Stammer Mill with Streaked Sky (1905-1907)
Oil on canvas
"Before Piet Mondrian became known for his orderly red, yellow, and blue geometric abstractions, he made more than 30 paintings of the windmills that dotted the Dutch countryside. With this painting, he began a shift away from earthy naturalism, and hints of his future work emerged.
The gridded windmill blades are in perfect vertical and horizontal alignment. Notice the swaths of yellow in the sky, the blue horizon line, and the red boat. This use of primary colors and geometric forms anticipates the colors and grids of his later compositions."

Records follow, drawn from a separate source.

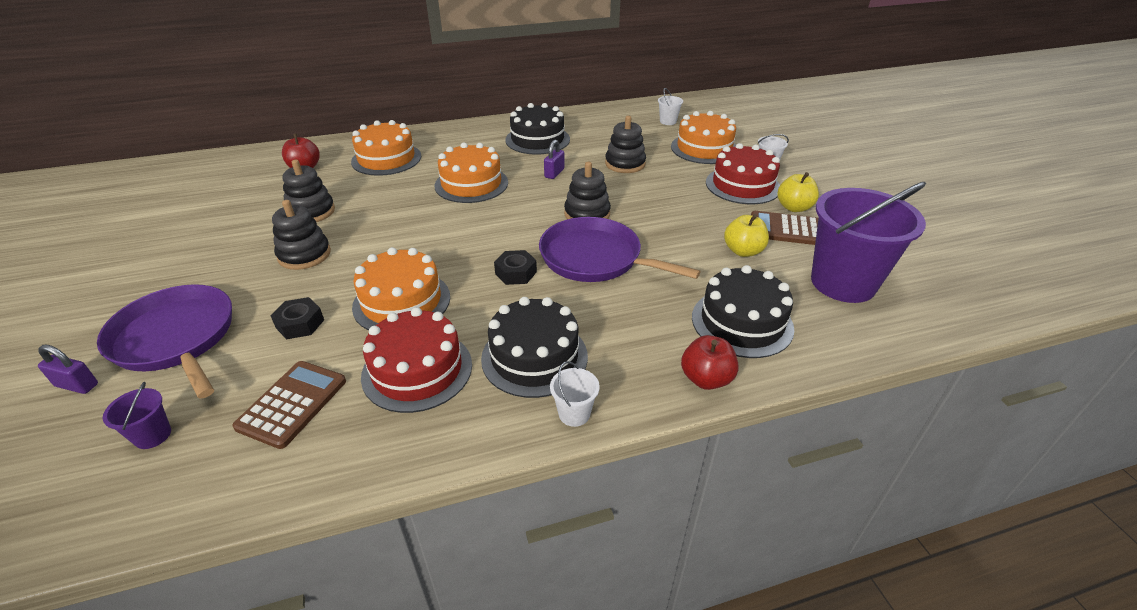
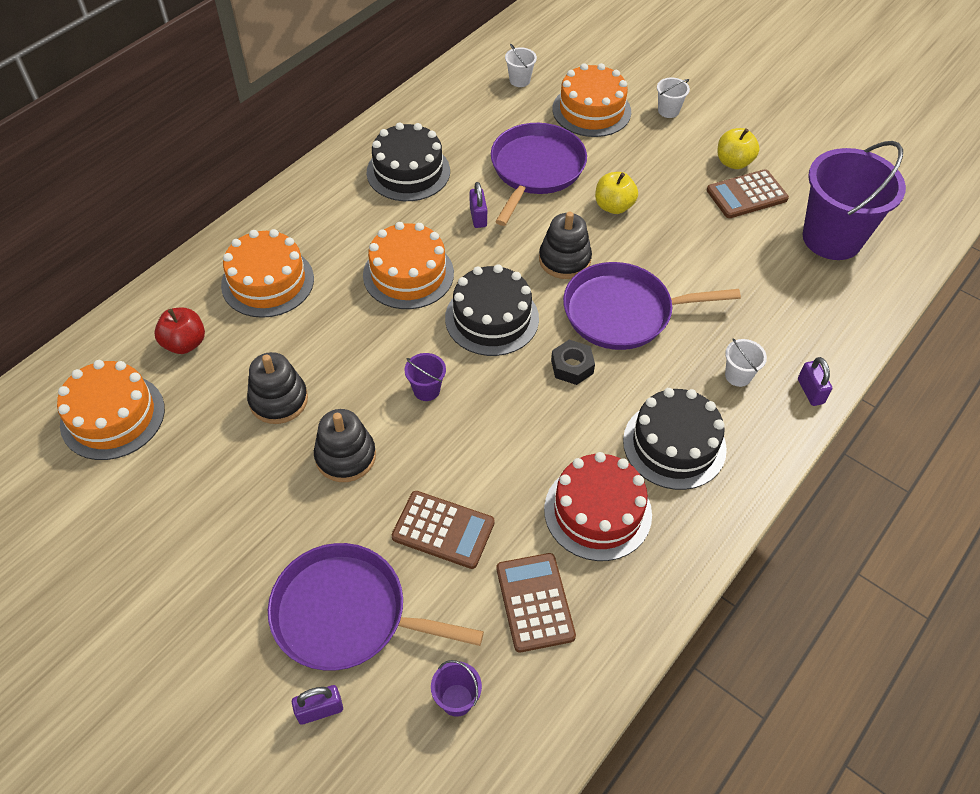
camera: 35 degrees left, 15 degrees up
(300, 324) = (443, 530): black nut -> brown calculator
(401, 243) = (426, 390): none -> purple bucket
(402, 301) = (506, 454): orange cake -> orange cake (113, 416)
(574, 414) = (750, 477): white bucket -> white bucket (738, 376)
(625, 164) = (535, 170): black stacking toy -> purple pan
(706, 379) = (810, 391): red apple -> purple padlock
(742, 185) = (669, 151): red cake -> none
(742, 322) = (792, 321): black cake -> black cake (492, 318)
(743, 251) = (734, 240): yellow apple -> yellow apple (613, 206)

Vase of Flowers (ca. 1720)
Jan van Huysum
Oil on wood panel
"The 17th-century Dutch were horticultural leaders who introduced Europe to many new species of flowers from their Caribbean and Far Eastern colonies. Huysum gained an international reputation for the technical skill and detailed realism in his sumptuous arrangements of exotic as well as more common specimens. Included here are two rare specimens of tulip (top, left of center), a popular flower originally imported from Constantinople. In the famous market craze of 1637, dubbed Tulipmania, one tulip bulb in Amsterdam was worth the price of a house on a coveted canal lot. The market crashed in 1638, but tulips were still much prized when Huysum painted these blooms a century later."
Oil on canvas (1630)
Saint Jerome was born in 347 and died in 420. Jerome was known for translating most of the Bible into Latin and his teachings on Christian moral life. An interesting anachronism in this is Bloemaert painting Jerome with glasses which were not invented until around 1290 in Italy. It most likely was done on purpose to give a studious appearance.
Still Life, 1638
The 17th-century Dutch viewer would have recognized this softly illuminated still life as a representation of wealth and prosperity. The artist demonstrates his skill at depicting the various textures and reflections on the surfaces of these luxury items: a half-filled wine vessel; a silver or pewter platter and overturned cup-on-stand; a small, Chinese porcelain bowl; and a lemon, with its elegantly spiraling peel. In the porcelain bowl are wild strawberries, a delicacy typically enjoyed with French wine. The recent and seemingly abrupt departure of the person enjoying this light meal suggests the theme of vanitas, reminding us of the fleeting nature of all wealth and pleasure in our mortal state.